═══ Text provided ═══
PointSplit: Towards On-device 3D Object Detection with Heterogeneous Low-power Accelerators
Journal:
arXiv
Published Date:
Mar 4, 2025
Abstract
Running deep learning models on resource-constrained edge devices has drawn
significant attention due to its fast response, privacy preservation, and
robust operation regardless of Internet connectivity. While these devices
already cope with various intelligent tasks, the latest edge devices that are
equipped with multiple types of low-power accelerators (i.e., both mobile GPU
and NPU) can bring another opportunity; a task that used to be too heavy for an
edge device in the single-accelerator world might become viable in the upcoming
heterogeneous-accelerator world.To realize the potential in the context of 3D
object detection, we identify several technical challenges and propose
PointSplit, a novel 3D object detection framework for multi-accelerator edge
devices that addresses the problems. Specifically, our PointSplit design
includes (1) 2D semantics-aware biased point sampling, (2) parallelized 3D
feature extraction, and (3) role-based group-wise quantization. We implement
PointSplit on TensorFlow Lite and evaluate it on a customized hardware platform
comprising both mobile GPU and EdgeTPU. Experimental results on representative
RGB-D datasets, SUN RGB-D and Scannet V2, demonstrate that PointSplit on a
multi-accelerator device is 24.7 times faster with similar accuracy compared to
the full-precision, 2D-3D fusion-based 3D detector on a GPU-only device.
═══
- Task description:
Answer these questions from the PointSplit abstract:
(a) What software is PointSplit implemented on?
(b) Which two RGB-D datasets are used in the experiments?
(c) How many times faster is PointSplit on a multi-accelerator device than the compared detector on a GPU-only device?
═══ Provided material ═══
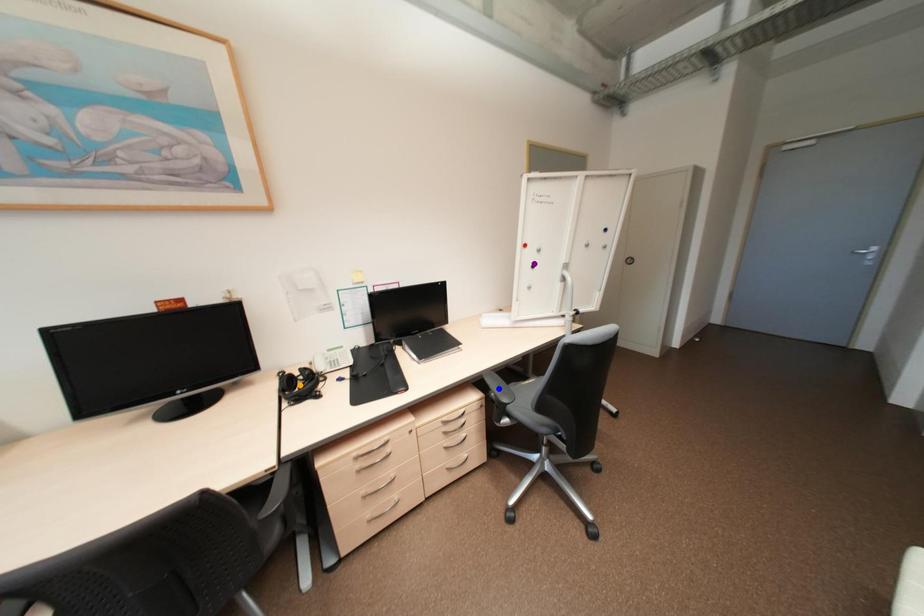
Order these from farthest to nearest:
A) orange point
B) blue point
C) purple point

purple point < orange point < blue point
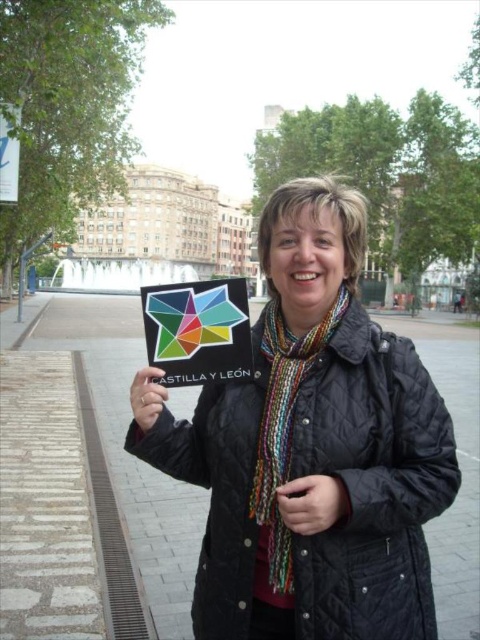
Which is below, black quilted jacket at center or multicolored scarf at center?

multicolored scarf at center is below.

Is point (312, 381) positioned in front of point (312, 483)?

That is False.

This screenshot has width=480, height=640. Find the location of `black quilted jacket at center`. black quilted jacket at center is located at coordinates (314, 448).

The width and height of the screenshot is (480, 640). What are the coordinates of `black quilted jacket at center` in the screenshot? It's located at (314, 448).

Is point (215, 372) positioned in front of point (131, 394)?

That is True.

Is point (223, 328) more distant than point (162, 404)?

Yes, point (223, 328) is farther from viewer.

Image resolution: width=480 pixels, height=640 pixels. What do you see at coordinates (197, 330) in the screenshot?
I see `matte plastic sign at center` at bounding box center [197, 330].

This screenshot has width=480, height=640. I want to click on matte plastic sign at center, so click(x=197, y=330).

How far apart are multicolored knitted scarf at center and matte plastic sign at center?

They are 6.69 meters apart.

Between multicolored knitted scarf at center and matte plastic sign at center, which one is positioned higher?

matte plastic sign at center

Describe the element at coordinates (282, 435) in the screenshot. I see `multicolored knitted scarf at center` at that location.

This screenshot has width=480, height=640. Find the location of `multicolored knitted scarf at center`. multicolored knitted scarf at center is located at coordinates (282, 435).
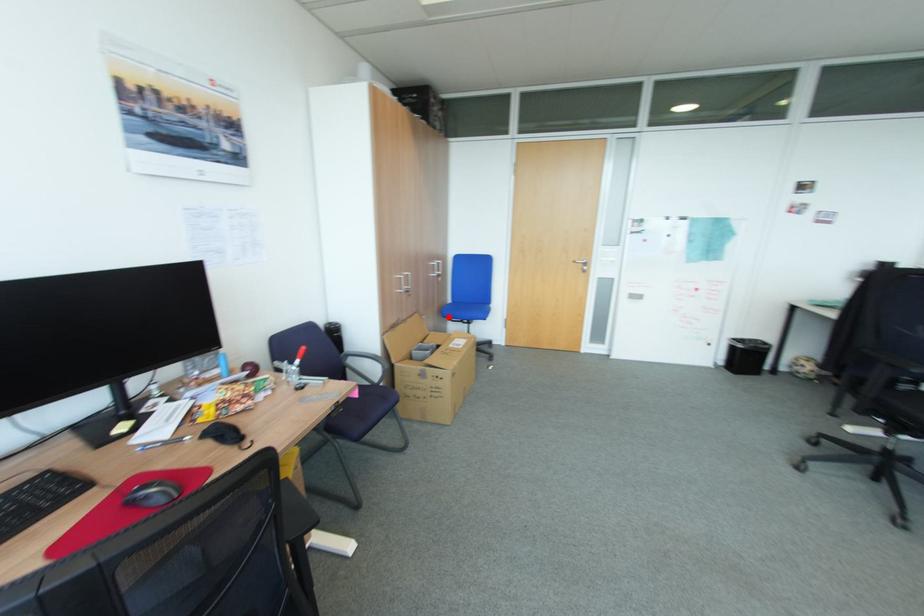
═══
- Response:
(a) TensorFlow Lite
(b) SUN RGB-D and Scannet V2
(c) 24.7 times faster